Figure 12 presents the results as 3D plots, while Fig. 13 shows the corresponding cuts for \(\mu \). For the same reasons as discussed in Sect. 3, we change the transparency of the plots of the 3D reconstruction of Fig. 12 as indicated in Fig. 11. Thus, tetrahedrons with low values have a higher transparency, whereas tetrahedrons with large values are plotted opaque.
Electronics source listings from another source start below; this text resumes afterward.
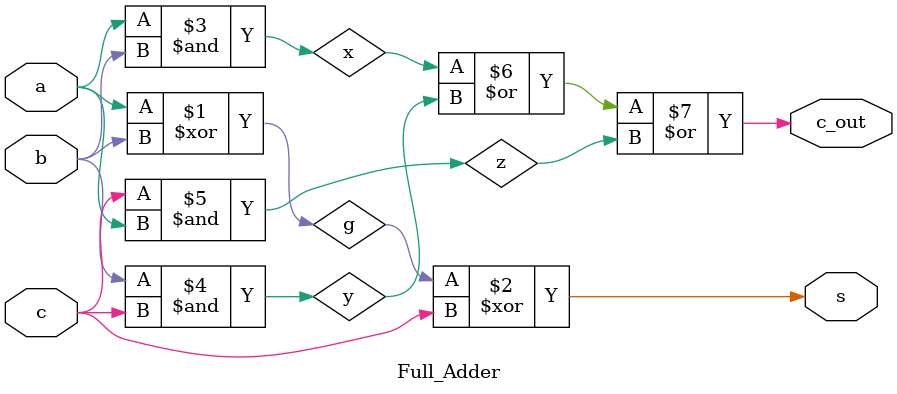
<source format=v>
module Full_Adder(
  output s,c_out,
  input a, b, c);
  wire g, x, y, z;

  xor(g, a, b);
  xor(s, g, c);
  and(x, a, b);
  and(y, b, c);       
  and(z, c, a);        
  or(c_out, x, y, z);
 
endmodule
    
   
   
  

</source>
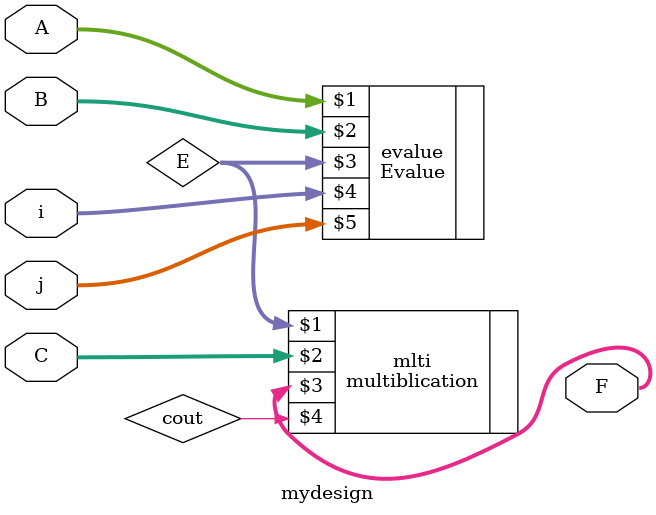
<source format=v>
module mydesign(A,B,i,j,C,F);
	input [7:0]A,B,C;
	input [2:0]i,j;
	output [15:0]F;
	wire [7:0]E;
	wire cout;
	Evalue evalue(A,B,E,i,j);
	
	multiblication mlti(E,C,F,cout);


endmodule

</source>
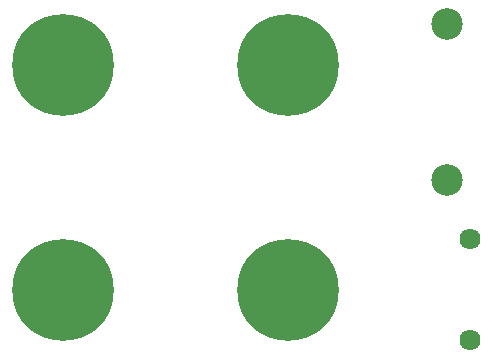
<source format=gbs>
%TF.GenerationSoftware,KiCad,Pcbnew,9.0.0-1.fc40*%
%TF.CreationDate,2025-03-13T13:33:29-07:00*%
%TF.ProjectId,HearingAidBattery-Holder,48656172-696e-4674-9169-644261747465,1.0*%
%TF.SameCoordinates,Original*%
%TF.FileFunction,Soldermask,Bot*%
%TF.FilePolarity,Negative*%
%FSLAX46Y46*%
G04 Gerber Fmt 4.6, Leading zero omitted, Abs format (unit mm)*
G04 Created by KiCad (PCBNEW 9.0.0-1.fc40) date 2025-03-13 13:33:29*
%MOMM*%
%LPD*%
G01*
G04 APERTURE LIST*
%ADD10C,2.670000*%
%ADD11C,0.900000*%
%ADD12C,8.600000*%
%ADD13C,1.790000*%
G04 APERTURE END LIST*
D10*
%TO.C,BT1*%
X134177790Y-75315581D03*
X134177790Y-88525581D03*
%TD*%
D11*
%TO.C,H4*%
X117425000Y-97795581D03*
X118369581Y-95515162D03*
X118369581Y-100076000D03*
X120650000Y-94570581D03*
D12*
X120650000Y-97795581D03*
D11*
X120650000Y-101020581D03*
X122930419Y-95515162D03*
X122930419Y-100076000D03*
X123875000Y-97795581D03*
%TD*%
%TO.C,H3*%
X98375000Y-97795581D03*
X99319581Y-95515162D03*
X99319581Y-100076000D03*
X101600000Y-94570581D03*
D12*
X101600000Y-97795581D03*
D11*
X101600000Y-101020581D03*
X103880419Y-95515162D03*
X103880419Y-100076000D03*
X104825000Y-97795581D03*
%TD*%
D13*
%TO.C,BT2*%
X136082790Y-93519419D03*
X136082790Y-102049419D03*
%TD*%
D11*
%TO.C,H2*%
X98375000Y-78745581D03*
X99319581Y-76465162D03*
X99319581Y-81026000D03*
X101600000Y-75520581D03*
D12*
X101600000Y-78745581D03*
D11*
X101600000Y-81970581D03*
X103880419Y-76465162D03*
X103880419Y-81026000D03*
X104825000Y-78745581D03*
%TD*%
%TO.C,H1*%
X117425000Y-78745581D03*
X118369581Y-76465162D03*
X118369581Y-81026000D03*
X120650000Y-75520581D03*
D12*
X120650000Y-78745581D03*
D11*
X120650000Y-81970581D03*
X122930419Y-76465162D03*
X122930419Y-81026000D03*
X123875000Y-78745581D03*
%TD*%
M02*

</source>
Figures 12 and 13 show that solving the minimization problem (37) indeed yields a detection and reconstruction with respect to both Lamé parameters \(\mu \) and \(\lambda \).

Remark 9

Compared with the results obtained with the one-step linearization method as depicted in Fig. 4 (right hand side), Fig. 12 shows an improvement because we are now able to also obtain information concerning \(\lambda \) which is not possible with the heuristic approach considered in (16).

4.2.5 Noisy data

Finally, we take a look at noisy data with a relative noise level \(\eta =10\%\), where the \(\delta \) is determined as given in (18).

Figures 14 and 15 document that we can even reconstruct the inclusions for noisy data which is a huge advantage compared with the results of the one-step linearization (see Fig. 8- 9). This shows us, that the numerical simulations based on the monotonicity-based regularization are only marginally affected by noise as we have proven in theory, e.g., in Theorem 2.

5 Summary

In this paper we introduced a standard one-step linearization method applied to the Neumann-to-Dirichlet operator as a heuristical approach and a monotonicity-based regularization for solving the resulting minimization problem. In addition, we proved the existence of such a minimizer. Finally, we presented numerical examples.